My friend, Ethel who teach at one of the universities suggested that we take a weekend trip to Jeddah before she returns to the U.S. She had not traveled outside of Riyadh since she had began working in the Kingdom and heard from other instructors that Jeddah a nice relaxing place to visit as well as take advantage of immersing her feet in the infamous body of water; the Red Sea. It had almost been three years since I first visited Jeddah. I really enjoyed my time there, so a return trip was a good idea!
Jeddah is only an hour and 30 minutes by air. While we waited for our flight, just like before, we saw quite a few men, some with their families clad in towels that are wrapped around their waist and one draped around their shoulders. Jeddah is the principal gateway to Mecca so they would be flying there to begin their journey to Mecca where they take their pilgrimages.
The turbulent descent and view of sand dunes reminded me that we would be landing in Jeddah shortly. We were welcomed by the afternoon humidity and an atmosphere that was a lot more relaxed than Riyadh. It is still required for women to wear the abaya but Jeddah is far more diverse and cosmopolitan than Riyadh. We decided we would just relax the first day, grab a meal and start our exploration in the morning.
The next day, after securing transportation and grabbing a quick breakfast, we had a list of points of interest that we expressed to the driver that we would like to visit. The first stop would be the Floating Mosque located on Corniche Road. It is called the floating mosque because it sits right on the Red Sea. The pillars give the impression that the mosque is floating! The mosque was closed but that was fine. Along with the mosque’s magnificence and the historical significance of being at the Red Sea, the experience was surreal!
There was a group of woman who where coming from a tour bus. They immediately tied their skirts around their legs and put their feet in the Red Sea. Several splashed their faces in the body of water. I tried to communicate with them but they did not speak English. With several attempts to understand what we were saying to one another, I finally was able to get out of them that they were from Turkey! The two men with them wanted to take group photos. We exchanged email addresses in order to send the photos later. When I emailed my group photos, I received an email within minutes that said, “American Muslim, brothers and sisters, we are very happy to see the Red Sea with greetings and prayers”. So, they thought me and my girlfriend were Muslims!
Next stop on our list was the Makkah Gate known also as the Quran Gate. It is located on Makkah Mukkarran Road in the heart of Jeddah. This gate represented back in the day one of the main entrances for Hajj pilgrims.

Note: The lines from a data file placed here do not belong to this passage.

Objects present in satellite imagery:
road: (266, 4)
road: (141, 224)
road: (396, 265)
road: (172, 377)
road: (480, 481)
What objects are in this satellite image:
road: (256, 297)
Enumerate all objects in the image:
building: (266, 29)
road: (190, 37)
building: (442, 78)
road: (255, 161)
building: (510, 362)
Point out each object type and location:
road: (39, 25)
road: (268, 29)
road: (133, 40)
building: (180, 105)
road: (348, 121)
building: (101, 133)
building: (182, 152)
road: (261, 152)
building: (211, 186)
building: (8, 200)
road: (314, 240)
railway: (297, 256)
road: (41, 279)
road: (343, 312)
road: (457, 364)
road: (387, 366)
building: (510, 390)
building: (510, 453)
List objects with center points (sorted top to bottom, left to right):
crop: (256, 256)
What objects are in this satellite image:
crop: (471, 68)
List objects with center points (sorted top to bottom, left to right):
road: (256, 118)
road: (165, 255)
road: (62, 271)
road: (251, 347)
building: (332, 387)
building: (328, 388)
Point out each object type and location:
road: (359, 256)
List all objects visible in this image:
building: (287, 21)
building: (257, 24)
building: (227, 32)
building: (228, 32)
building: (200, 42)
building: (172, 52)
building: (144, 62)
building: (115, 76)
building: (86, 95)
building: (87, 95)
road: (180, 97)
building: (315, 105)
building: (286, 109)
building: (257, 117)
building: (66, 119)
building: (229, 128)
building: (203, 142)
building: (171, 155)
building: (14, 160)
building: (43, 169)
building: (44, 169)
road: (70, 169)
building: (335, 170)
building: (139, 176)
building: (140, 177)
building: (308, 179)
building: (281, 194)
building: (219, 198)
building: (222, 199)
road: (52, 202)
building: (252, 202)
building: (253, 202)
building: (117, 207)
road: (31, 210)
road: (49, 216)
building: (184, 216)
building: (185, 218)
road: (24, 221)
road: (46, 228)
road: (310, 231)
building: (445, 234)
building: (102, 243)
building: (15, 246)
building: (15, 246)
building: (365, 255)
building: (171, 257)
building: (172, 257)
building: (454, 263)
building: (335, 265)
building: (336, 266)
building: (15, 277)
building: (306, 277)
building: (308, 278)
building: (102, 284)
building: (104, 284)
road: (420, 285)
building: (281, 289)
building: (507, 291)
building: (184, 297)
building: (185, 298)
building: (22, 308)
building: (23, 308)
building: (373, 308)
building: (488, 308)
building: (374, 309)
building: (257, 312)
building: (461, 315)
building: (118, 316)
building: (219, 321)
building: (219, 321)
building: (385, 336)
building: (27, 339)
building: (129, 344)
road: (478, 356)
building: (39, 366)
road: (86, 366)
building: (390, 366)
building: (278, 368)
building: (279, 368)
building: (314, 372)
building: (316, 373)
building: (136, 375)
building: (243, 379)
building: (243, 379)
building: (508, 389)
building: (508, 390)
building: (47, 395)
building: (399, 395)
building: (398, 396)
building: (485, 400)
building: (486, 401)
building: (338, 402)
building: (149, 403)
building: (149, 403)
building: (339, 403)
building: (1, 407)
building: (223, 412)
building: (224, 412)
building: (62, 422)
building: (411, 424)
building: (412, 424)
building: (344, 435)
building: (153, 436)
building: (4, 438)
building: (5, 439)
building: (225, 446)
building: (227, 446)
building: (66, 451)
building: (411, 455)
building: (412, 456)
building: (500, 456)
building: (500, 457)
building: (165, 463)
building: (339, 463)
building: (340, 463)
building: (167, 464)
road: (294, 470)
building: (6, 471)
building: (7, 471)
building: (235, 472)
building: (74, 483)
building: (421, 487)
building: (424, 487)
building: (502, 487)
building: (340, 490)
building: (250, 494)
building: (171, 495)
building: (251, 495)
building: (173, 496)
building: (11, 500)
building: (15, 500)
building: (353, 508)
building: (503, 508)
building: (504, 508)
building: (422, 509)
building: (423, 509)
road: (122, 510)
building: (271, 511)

After viewing those two magnificent sights, we hungry and decided to go get a bite to eat. On our way, I spotted a Harley Davidson store. You know I had to not only check out the bikes but also purchase a T-shirt that had “Jeddah, Saudi Arabia” on it. Mission accomplished….off to find something to eat!
The driver suggested a place called Salmontino Le Resto. Salmontino is French-Lebanese and specializes in all sorts of salmon dishes. His choice turned out to be a fantastic one! The restaurant is on the Corniche strip right across from the Red Sea. The ambience is one of fine dining, chic with jazz playing in the background. Once seated, we were greeted with a basket of fresh bread and salmon spread. As my appetizer, I ordered the Calamari and Shrimp Caesar. Both dishes were very delectable! The produce was fresh and crisp and the shrimp grilled to perfection! For my main course, I tried the Grilled Salmon Pavé served with wild rice and herb sauce. Absolutely, scrumptious! The ambiance and service is well worth every Riyal! Owners, Joe Bassili and Hussni Ajlani, your restaurant ....worth the trip from Riyadh!
To wrap up a wonderful day in Jeddah, what better sight to go check out than the King Fahd´s Fountain located on,.. you guess,… the Corniche. The water jet is 1,024 feet and is the highest in the world! The salt-water fountain was donated by the late King Fahd bin Abdul Aziz to the City of Jeddah. Not only is the fountain spectacular to watch, it is a great place to enjoy a picnic dinner as the sun sets or to just get out and get some fresh air while taking a scroll along the Corniche.
Jeddah. A wonderful place to escape for a revitalizing retreat.